Throughout our nation's history, the United States Congress has always required its members to attend in person, even during times of war like during the War of 1812 and the Civil War. After the British burned the Capitol in 1814, the 13th Congress convened less than a week later at the Blodgett's Hotel. To ensure that Congress could continue to meet in person, the "Old Brick Capitol" was built, and Congress would continue to meet there until the U.S. Capitol reopened in December of 1819. During the Civil War, Congress continued to work out of the U.S. Capitol Building, with only a sliver of the Potomac River separating it from the Confederacy. Most importantly of all was that construction continued on the Capitol Dome. The completion of the 288-foot cast-iron dome—which still remains atop the U.S. Capitol today—became a symbol of the Union. The brilliant white paint was visible even in the darkest days of the war.
When our nation was visited by the horrors of September 11, 2001, Congress convened in person in the U.S. Capitol building—the fourth target of the terrorists—the following morning. Nine days later, President George W. Bush addressed a joint session of Congress in the U.S. House of Representatives Chamber.
This isn't even the only time that Congress has faced a threat caused by a disease. During the Yellow Fever of 1793, there were no proxy voting options instituted for Congress. In fact, during that time, George Washington traveled to the banks of the Potomac River to lay the cornerstone of the U.S. Capitol Building. During the Spanish Flu outbreak 1918, Congress continued to meet in the U.S. Capitol Building. The public galleries were closed like they are today, and the Members used that extra level of protection to work together and address the issues facing the country. However, unlike those examples from our past, today's leaders in the U.S. House of Representatives are shying away from the moment.
Speaker Pelosi has unilaterally decided that she does not need the rest of Congress to achieve her liberal goals. Instead of getting Americans back to work and the economy going again, Speaker Pelosi has used these past weeks to further embolden her closest allies in the United States Congress by siphoning off other Members' votes to wield for her benefit. In fact, this week, 74 Democrats let other liberal lawmakers cast their votes for them while they stayed at home. This is not the representative democracy our Founders envisioned or what our Constitution allows.

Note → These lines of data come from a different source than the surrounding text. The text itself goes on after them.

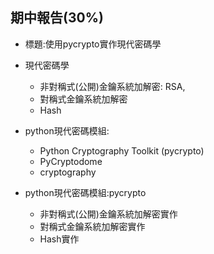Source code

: ## 期中報告(30%)

- 標題:使用pycrypto實作現代密碼學

- 現代密碼學
  - 非對稱式(公開)金鑰系統加解密: RSA,
  - 對稱式金鑰系統加解密
  - Hash
- python現代密碼模組:
  - Python Cryptography Toolkit (pycrypto)
  - PyCryptodome
  - cryptography 
- python現代密碼模組:pycrypto
  - 非對稱式(公開)金鑰系統加解密實作
  - 對稱式金鑰系統加解密實作
  - Hash實作
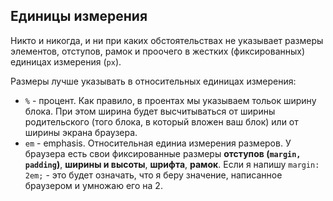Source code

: ## Единицы измерения

<p>Никто и никогда, и ни при каких обстоятельствах не указывает размеры элементов, отступов, рамок и проочего в жестких (фиксированных) единицах измерения (<code>px</code>).</p>

<p>Размеры лучше указывать в относительных единицах измерения: </p>

<ul>
    <li><code>%</code> - процент. Как правило, в проентах мы указываем тольок ширину блока. При этом ширина будет высчитываться от ширины родительского (того блока, в который вложен ваш блок) или от ширины экрана браузера.</li>
    <li><code>em</code> - emphasis. Относительная единиа измерения размеров. У браузера есть свои фиксированные размеры 
<b>отступов (<code>margin, padding</code>)</b>, <b>ширины и высоты</b>, <b>шрифта</b>, <b>рамок</b>.
Если я напишу <code>margin: 2em;</code> - это будет означать, что я беру значение, написанное браузером и умножаю его на 2.
</li>
</ul>
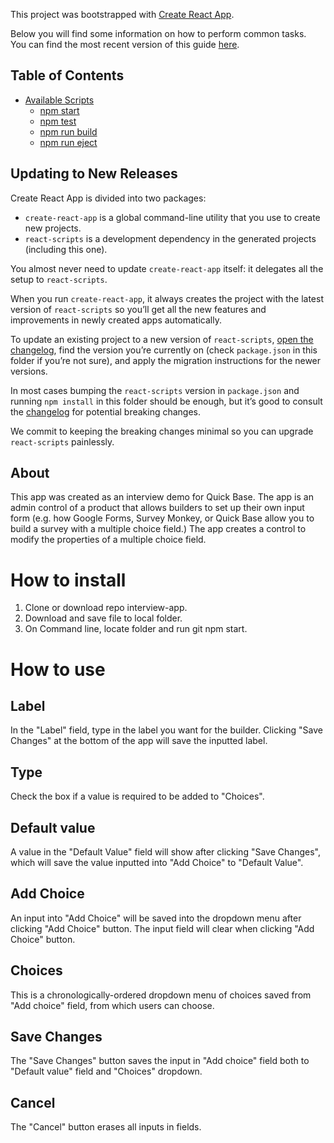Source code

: This project was bootstrapped with [Create React App](https://github.com/facebookincubator/create-react-app).

Below you will find some information on how to perform common tasks.<br>
You can find the most recent version of this guide [here](https://github.com/facebookincubator/create-react-app/blob/master/packages/react-scripts/template/README.md).

## Table of Contents

- [Available Scripts](#available-scripts)
  - [npm start](#npm-start)
  - [npm test](#npm-test)
  - [npm run build](#npm-run-build)
  - [npm run eject](#npm-run-eject)


## Updating to New Releases

Create React App is divided into two packages:

* `create-react-app` is a global command-line utility that you use to create new projects.
* `react-scripts` is a development dependency in the generated projects (including this one).

You almost never need to update `create-react-app` itself: it delegates all the setup to `react-scripts`.

When you run `create-react-app`, it always creates the project with the latest version of `react-scripts` so you’ll get all the new features and improvements in newly created apps automatically.

To update an existing project to a new version of `react-scripts`, [open the changelog](https://github.com/facebookincubator/create-react-app/blob/master/CHANGELOG.md), find the version you’re currently on (check `package.json` in this folder if you’re not sure), and apply the migration instructions for the newer versions.

In most cases bumping the `react-scripts` version in `package.json` and running `npm install` in this folder should be enough, but it’s good to consult the [changelog](https://github.com/facebookincubator/create-react-app/blob/master/CHANGELOG.md) for potential breaking changes.

We commit to keeping the breaking changes minimal so you can upgrade `react-scripts` painlessly.

## About

This app was created as an interview demo for Quick Base. The app is an admin control of a product that allows builders to set up their own input form (e.g. how Google Forms, Survey Monkey, or Quick Base allow you to build a survey with a multiple choice field.) The app creates a control to modify the properties of a multiple choice field. 

# How to install
1. Clone or download repo interview-app.
2. Download and save file to local folder.
3. On Command line, locate folder and run git npm start.


# How to use

## Label
In the "Label" field, type in the label you want for the builder. Clicking "Save Changes" at the bottom of the app will save the inputted label. 

## Type
Check the box if a value is required to be added to "Choices".

## Default value
A value in the "Default Value" field will show after clicking "Save Changes", which will save the value inputted into "Add Choice" to "Default Value".

## Add Choice
An input into "Add Choice" will be saved into the dropdown menu after clicking "Add Choice" button. The input field will clear when clicking "Add Choice" button. 

## Choices
This is a chronologically-ordered dropdown menu of choices saved from "Add choice" field, from which users can choose.

## Save Changes
The "Save Changes" button saves the input in "Add choice" field both to "Default value" field and "Choices" dropdown.

## Cancel
The "Cancel" button erases all inputs in fields. 

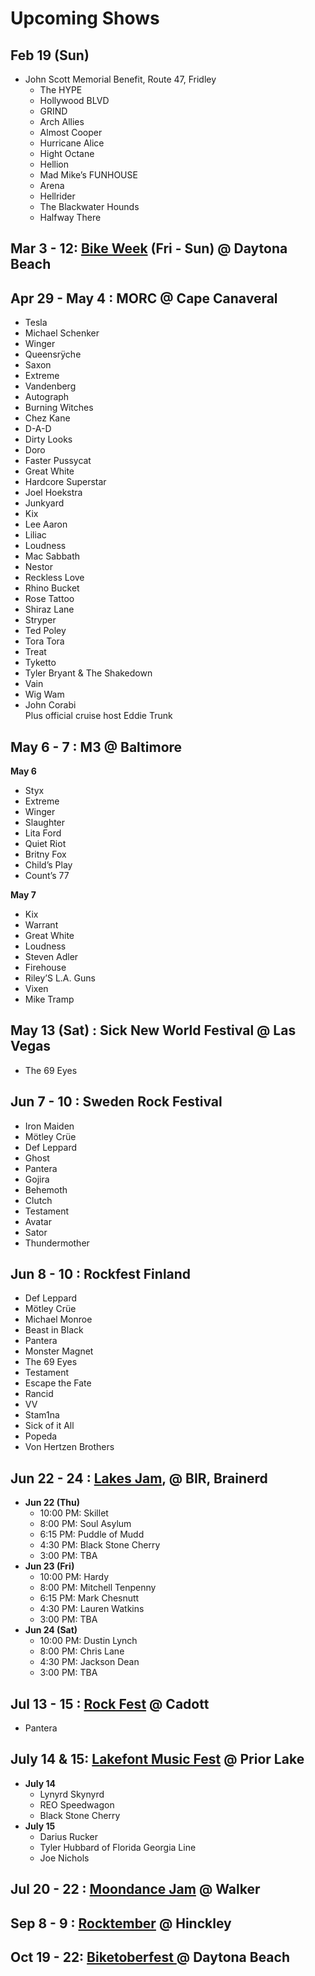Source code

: <!DOCTYPE html>
<html>

<head>
  <meta charset="utf-8">
  <meta name="viewport" content="width=device-width, initial-scale=1.0">
  <title>upcoming-shows</title>
  <link rel="stylesheet" href="https://stackedit.io/style.css" />
</head>

<body class="stackedit">
  <div class="stackedit__html"><h1 id="upcoming-shows">Upcoming Shows</h1>
<h2 id="feb-19-sun">Feb 19 (Sun)</h2>
<ul>
<li>John Scott Memorial Benefit, Route 47, Fridley
<ul>
<li>The HYPE</li>
<li>Hollywood BLVD</li>
<li>GRIND</li>
<li>Arch Allies</li>
<li>Almost Cooper</li>
<li>Hurricane Alice</li>
<li>Hight Octane</li>
<li>Hellion</li>
<li>Mad Mike’s FUNHOUSE</li>
<li>Arena</li>
<li>Hellrider</li>
<li>The Blackwater Hounds</li>
<li>Halfway There</li>
</ul>
</li>
</ul>
<h2 id="mar-3---12-bike-week-fri---sun--daytona-beach">Mar 3 - 12: <a href="https://officialbikeweek.com/">Bike Week</a> (Fri - Sun) @ Daytona Beach</h2>
<h2 id="apr-29---may-4--morc--cape-canaveral">Apr 29 - May 4 : MORC @ Cape Canaveral</h2>
<ul>
<li>Tesla</li>
<li>Michael Schenker</li>
<li>Winger</li>
<li>Queensrÿche</li>
<li>Saxon</li>
<li>Extreme</li>
<li>Vandenberg</li>
<li>Autograph</li>
<li>Burning Witches</li>
<li>Chez Kane</li>
<li>D-A-D</li>
<li>Dirty Looks</li>
<li>Doro</li>
<li>Faster Pussycat</li>
<li>Great White</li>
<li>Hardcore Superstar</li>
<li>Joel Hoekstra</li>
<li>Junkyard</li>
<li>Kix</li>
<li>Lee Aaron</li>
<li>Liliac</li>
<li>Loudness</li>
<li>Mac Sabbath</li>
<li>Nestor</li>
<li>Reckless Love</li>
<li>Rhino Bucket</li>
<li>Rose Tattoo</li>
<li>Shiraz Lane</li>
<li>Stryper</li>
<li>Ted Poley</li>
<li>Tora Tora</li>
<li>Treat</li>
<li>Tyketto</li>
<li>Tyler Bryant &amp; The Shakedown</li>
<li>Vain</li>
<li>Wig Wam</li>
<li>John Corabi<br>
Plus official cruise host Eddie Trunk</li>
</ul>
<h2 id="may-6---7--m3--baltimore">May 6 - 7 : M3 @ Baltimore</h2>
<p><strong>May 6</strong></p>
<ul>
<li>Styx</li>
<li>Extreme</li>
<li>Winger</li>
<li>Slaughter</li>
<li>Lita Ford</li>
<li>Quiet Riot</li>
<li>Britny Fox</li>
<li>Child’s Play</li>
<li>Count’s 77</li>
</ul>
<p><strong>May 7</strong></p>
<ul>
<li>Kix</li>
<li>Warrant</li>
<li>Great White</li>
<li>Loudness</li>
<li>Steven Adler</li>
<li>Firehouse</li>
<li>Riley’S L.A. Guns</li>
<li>Vixen</li>
<li>Mike Tramp</li>
</ul>
<h2 id="may-13-sat--sick-new-world-festival--las-vegas">May 13 (Sat) : Sick New World Festival @ Las Vegas</h2>
<ul>
<li>The 69 Eyes</li>
</ul>
<h2 id="jun-7---10--sweden-rock-festival">Jun 7 - 10 : Sweden Rock Festival</h2>
<ul>
<li>Iron Maiden</li>
<li>Mötley Crüe</li>
<li>Def Leppard</li>
<li>Ghost</li>
<li>Pantera</li>
<li>Gojira</li>
<li>Behemoth</li>
<li>Clutch</li>
<li>Testament</li>
<li>Avatar</li>
<li>Sator</li>
<li>Thundermother</li>
</ul>
<h2 id="jun-8---10--rockfest-finland">Jun 8 - 10 : Rockfest Finland</h2>
<ul>
<li>Def Leppard</li>
<li>Mötley Crüe</li>
<li>Michael Monroe</li>
<li>Beast in Black</li>
<li>Pantera</li>
<li>Monster Magnet</li>
<li>The 69 Eyes</li>
<li>Testament</li>
<li>Escape the Fate</li>
<li>Rancid</li>
<li>VV</li>
<li>Stam1na</li>
<li>Sick of it All</li>
<li>Popeda</li>
<li>Von Hertzen Brothers</li>
</ul>
<h2 id="jun-22---24--lakes-jam--bir-brainerd">Jun 22 - 24 : <a href="https://www.lakesjam.com/lineup">Lakes Jam</a>, @ BIR, Brainerd</h2>
<ul>
<li><strong>Jun 22 (Thu)</strong>
<ul>
<li>10:00 PM: Skillet</li>
<li>8:00 PM: Soul Asylum</li>
<li>6:15 PM: Puddle of Mudd</li>
<li>4:30 PM: Black Stone Cherry</li>
<li>3:00 PM: TBA</li>
</ul>
</li>
<li><strong>Jun 23 (Fri)</strong>
<ul>
<li>10:00 PM: Hardy</li>
<li>8:00 PM: Mitchell Tenpenny</li>
<li>6:15 PM: Mark Chesnutt</li>
<li>4:30 PM: Lauren Watkins</li>
<li>3:00 PM: TBA</li>
</ul>
</li>
<li><strong>Jun 24 (Sat)</strong>
<ul>
<li>10:00 PM: Dustin Lynch</li>
<li>8:00 PM: Chris Lane</li>
<li>4:30 PM: Jackson Dean</li>
<li>3:00 PM: TBA</li>
</ul>
</li>
</ul>
<h2 id="jul-13---15--rock-fest--cadott">Jul 13 - 15 : <a href="https://rock-fest.com/">Rock Fest</a> @ Cadott</h2>
<ul>
<li>Pantera</li>
</ul>
<h2 id="july-14--15-lakefont-music-fest--prior-lake">July 14 &amp; 15: <a href="https://www.lakefrontmusicfest.com/">Lakefont Music Fest</a> @ Prior Lake</h2>
<ul>
<li><strong>July 14</strong>
<ul>
<li>Lynyrd Skynyrd</li>
<li>REO Speedwagon</li>
<li>Black Stone Cherry</li>
</ul>
</li>
<li><strong>​July 15</strong>
<ul>
<li>Darius Rucker</li>
<li>Tyler Hubbard of Florida Georgia Line</li>
<li>Joe Nichols</li>
</ul>
</li>
</ul>
<h2 id="jul-20---22--moondance-jam--walker">Jul 20 - 22 : <a href="https://www.moondancejam.com/">Moondance Jam</a> @ Walker</h2>
<h2 id="sep-8---9--rocktember--hinckley">Sep 8 - 9 : <a href="https://rocktember.net/">Rocktember</a> @ Hinckley</h2>
<h2 id="oct-19---22-biketoberfest---daytona-beach">Oct 19 - 22: <a href="https://www.daytonabeach.com/biketoberfest/">Biketoberfest </a> @ Daytona Beach</h2>
</div>
</body>

</html>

At this rate, there is nothing to stop Speaker Pelosi from creating a "rule" that stipulates the minority party's votes only count for half of the majority party's votes.
To stop this insanity, this week, I joined a lawsuit against Speaker Pelosi's unconstitutional power grab. Like our Founding Fathers, I don't believe that only 20 Members of the U.S. House of Representatives—the People's House—can cast votes representing more than 165 million Americans. That's patently unconstitutional.
Speaker Pelosi must be held accountable, or the integrity of our Republic will be lost forever.